Collected data entries:
*-*-*
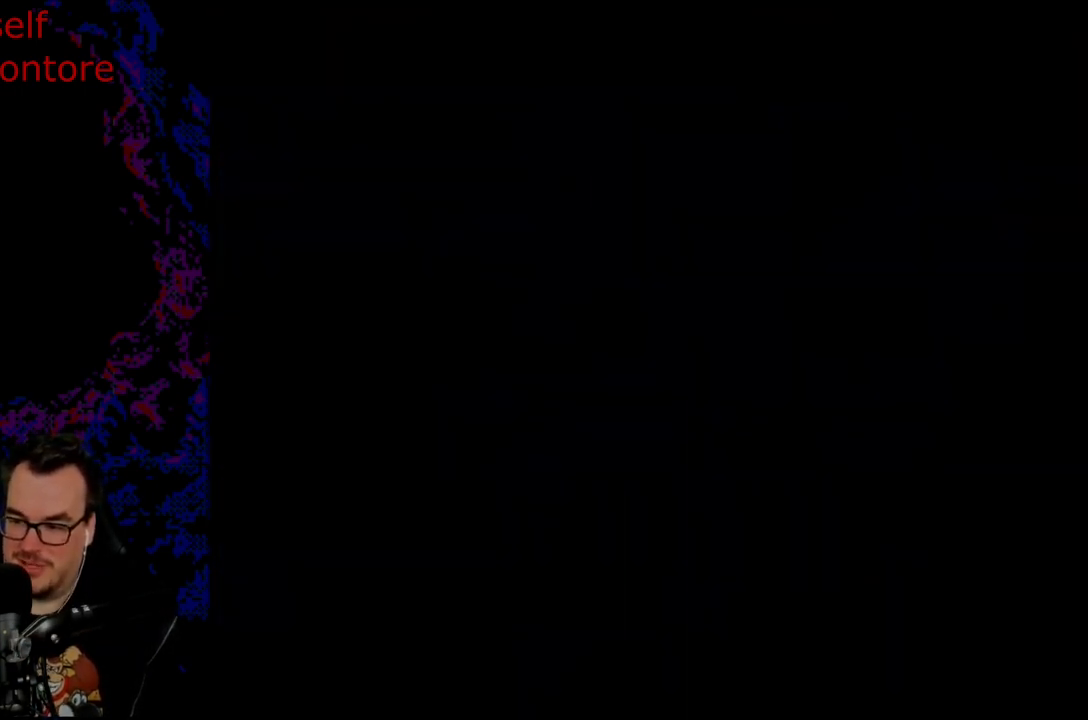
{"buttons": [], "events": [[50, "B", "up"]]}
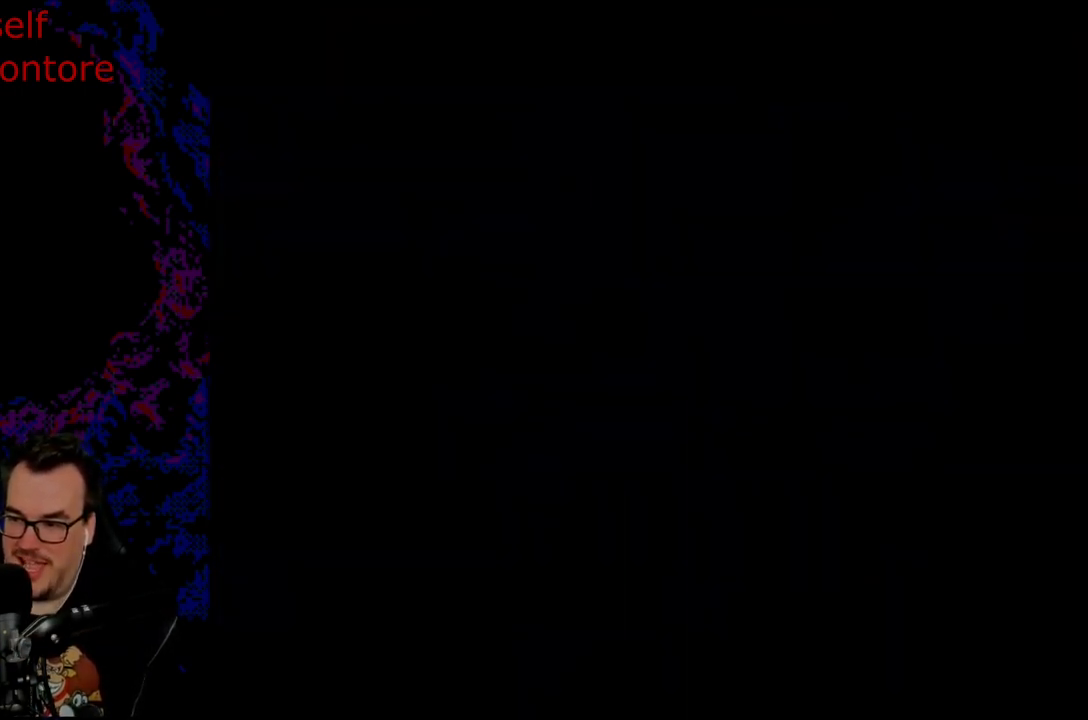
{"buttons": ["Y"], "events": [[333, "Y", "down"]]}
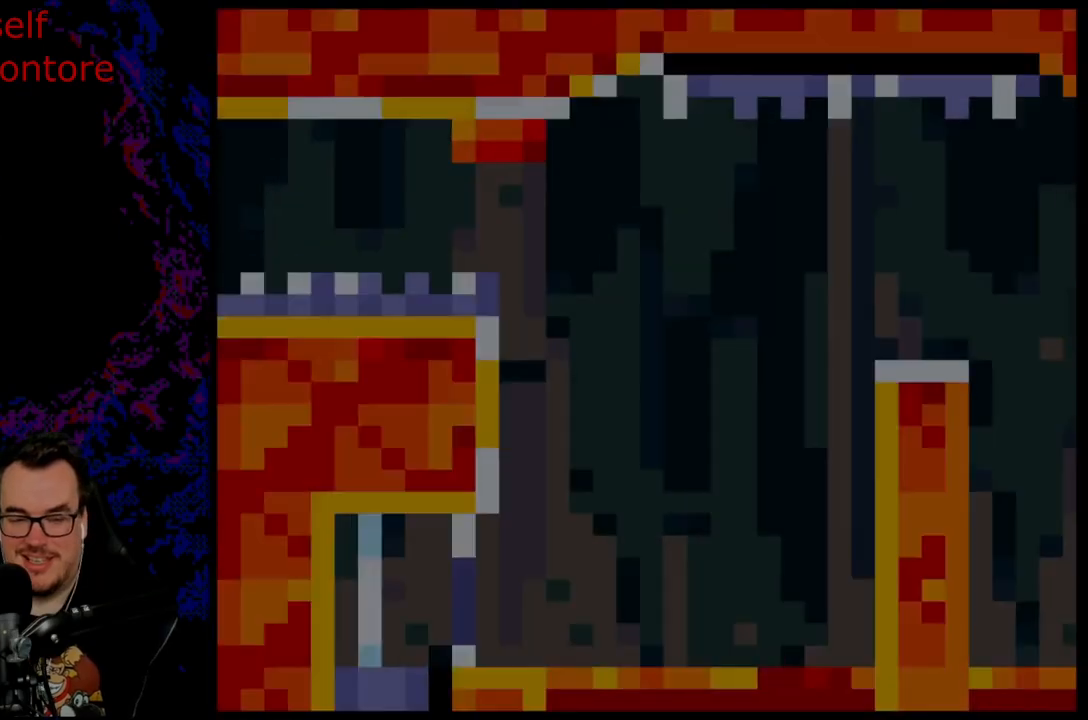
{"buttons": ["Y"], "events": []}
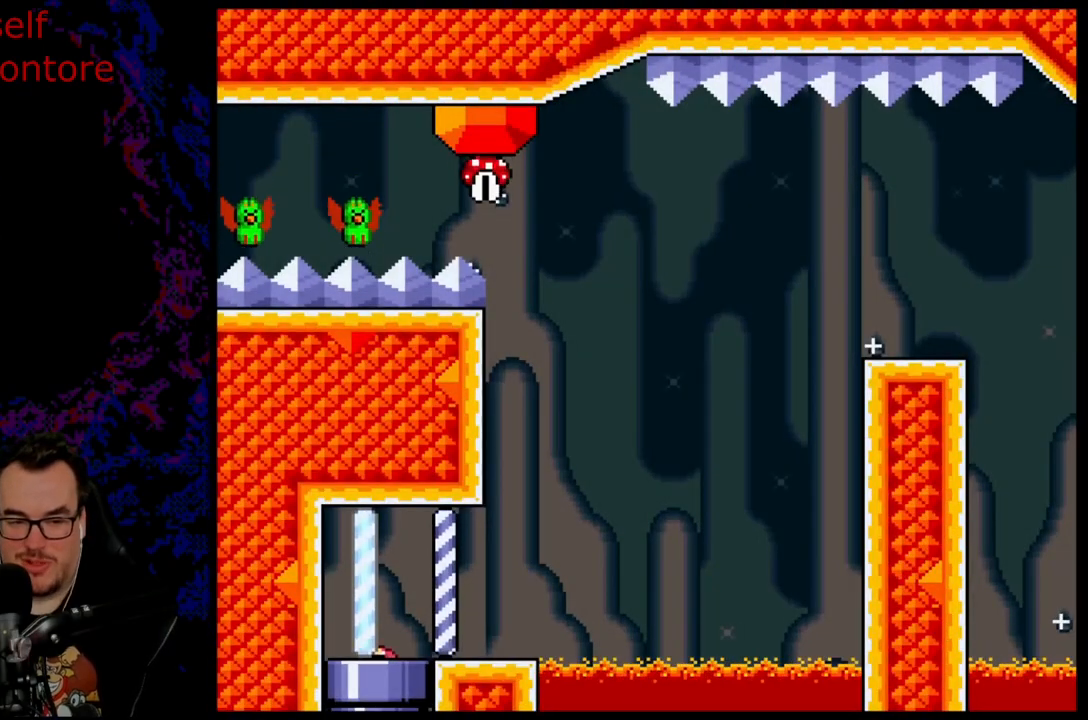
{"buttons": ["Y"], "events": []}
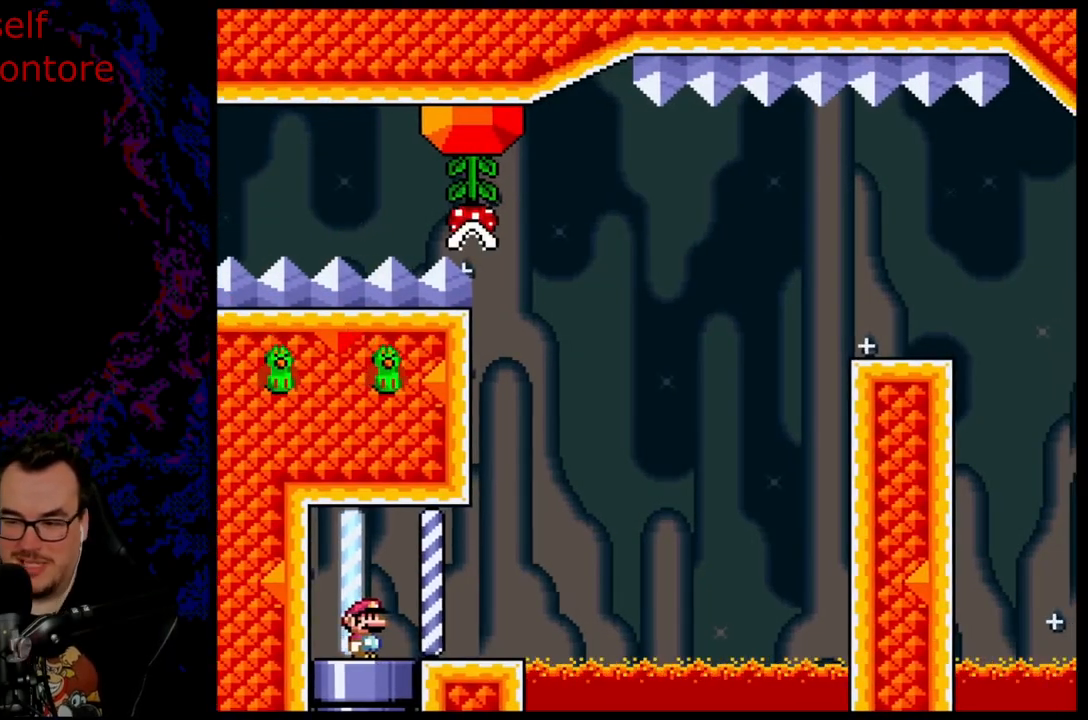
{"buttons": ["Y"], "events": [[83, "DPAD_LEFT", "down"], [317, "DPAD_LEFT", "up"]]}
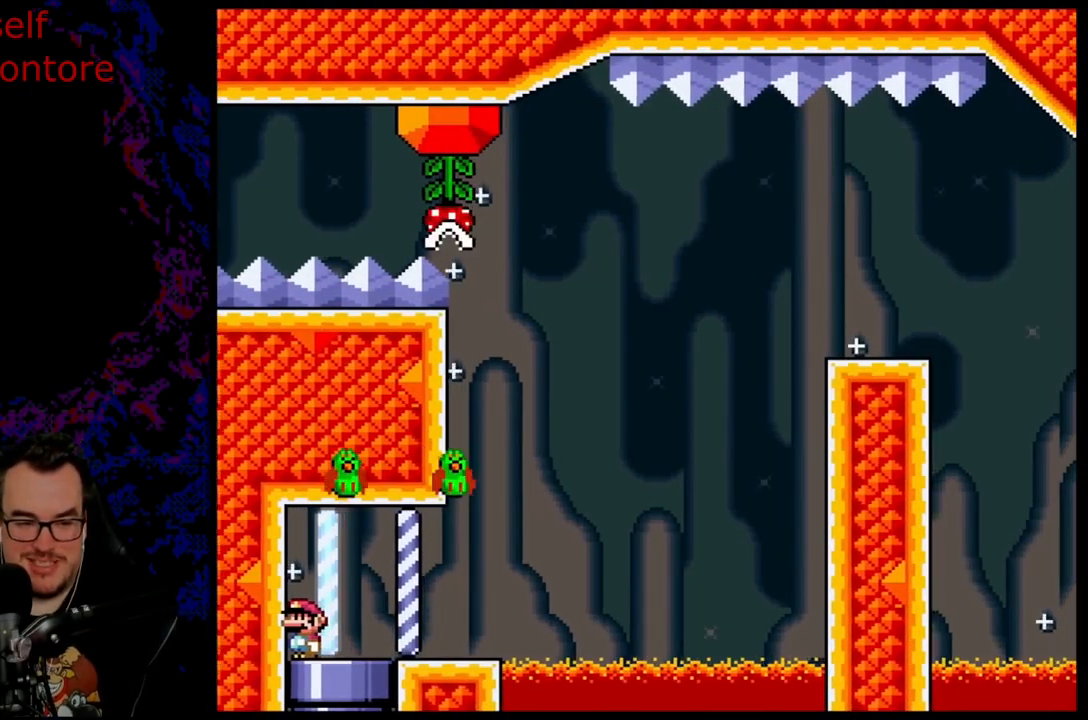
{"buttons": ["Y", "DPAD_RIGHT"], "events": [[450, "DPAD_RIGHT", "down"]]}
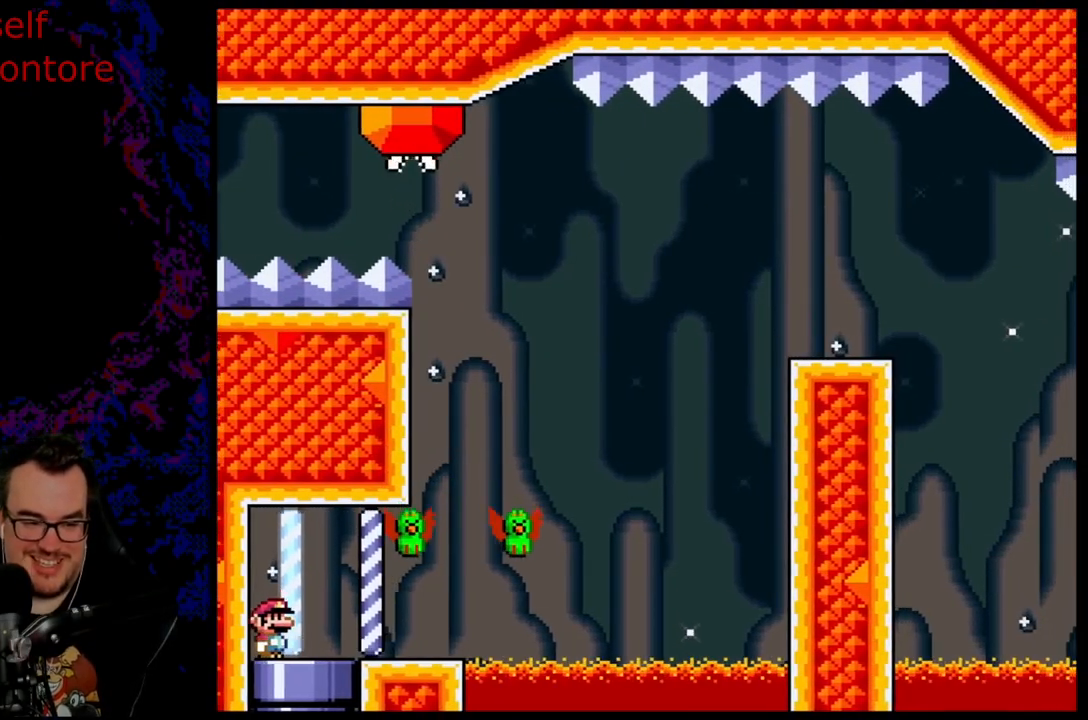
{"buttons": ["B", "Y", "DPAD_RIGHT"], "events": [[433, "B", "down"]]}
*-*-*
**What the exercise asks:** Could you please give the number of lines in the data above that contain the word "down"? Only the number is needed.

**Response box:** 4